Exercise goal: Copy each record exactly as it reads, leaving out any pictures it holds.

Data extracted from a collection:
● ● ● ● ● ● ●

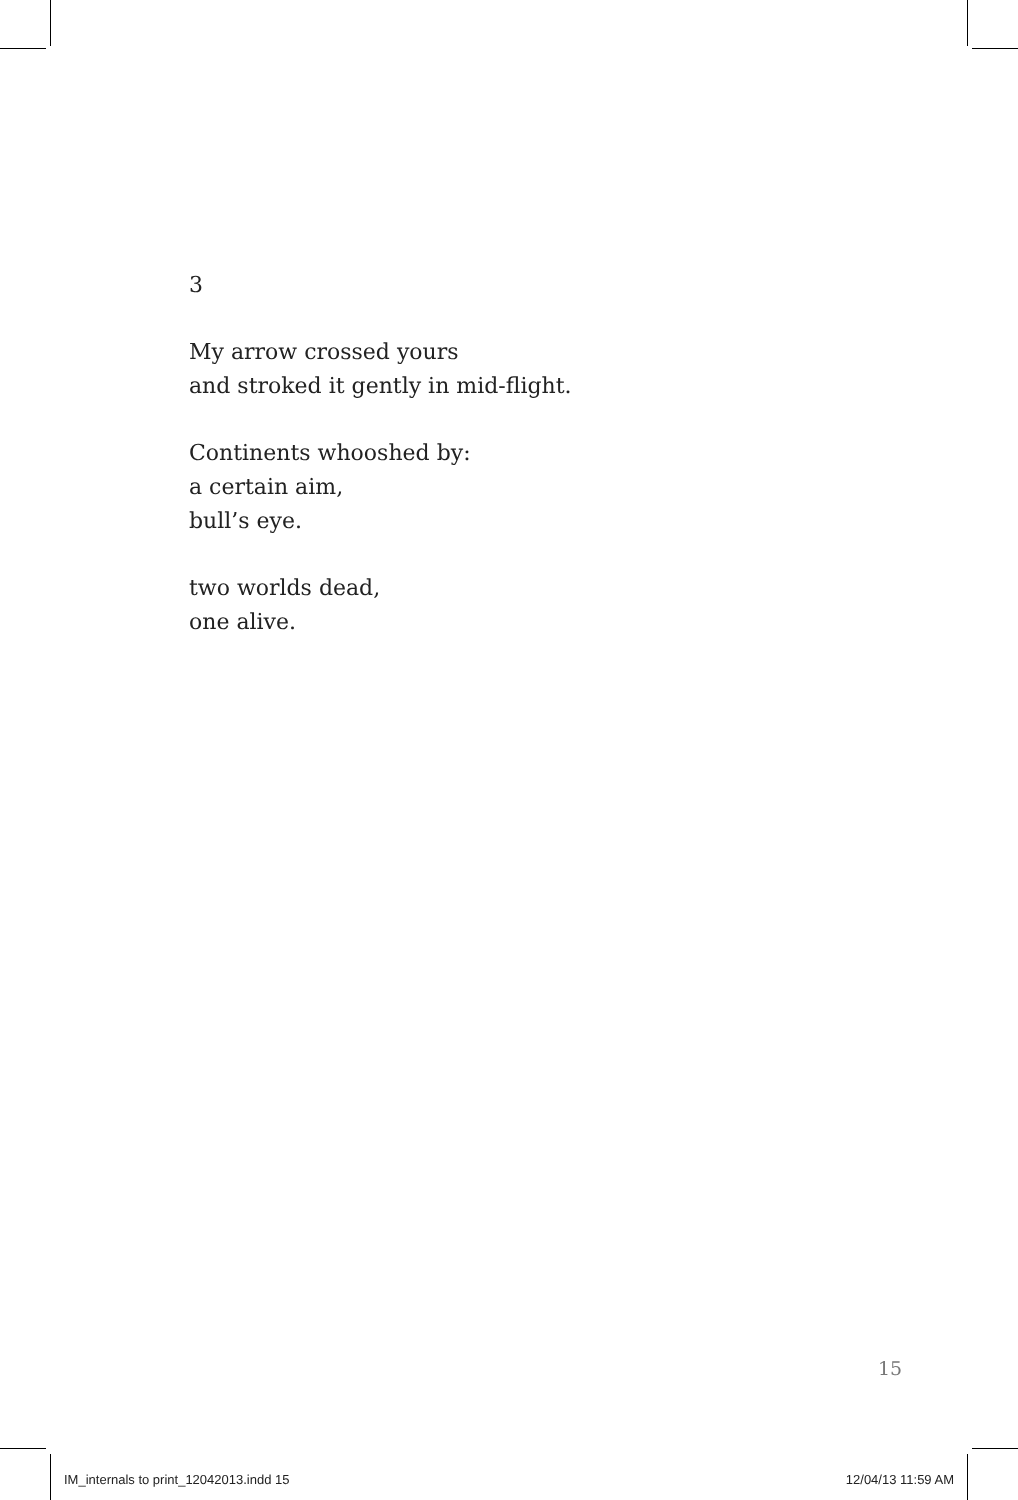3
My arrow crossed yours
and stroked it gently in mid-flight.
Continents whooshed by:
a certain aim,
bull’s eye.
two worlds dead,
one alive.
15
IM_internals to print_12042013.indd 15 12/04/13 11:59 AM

● ● ● ● ● ● ●

Answer to this problem:
3
My arrow crossed yours
and stroked it gently in mid-flight.
Continents whooshed by:
a certain aim,
bull’s eye.
two worlds dead,
one alive.
15
IM_internals to print_12042013.indd 15 12/04/13 11:59 AM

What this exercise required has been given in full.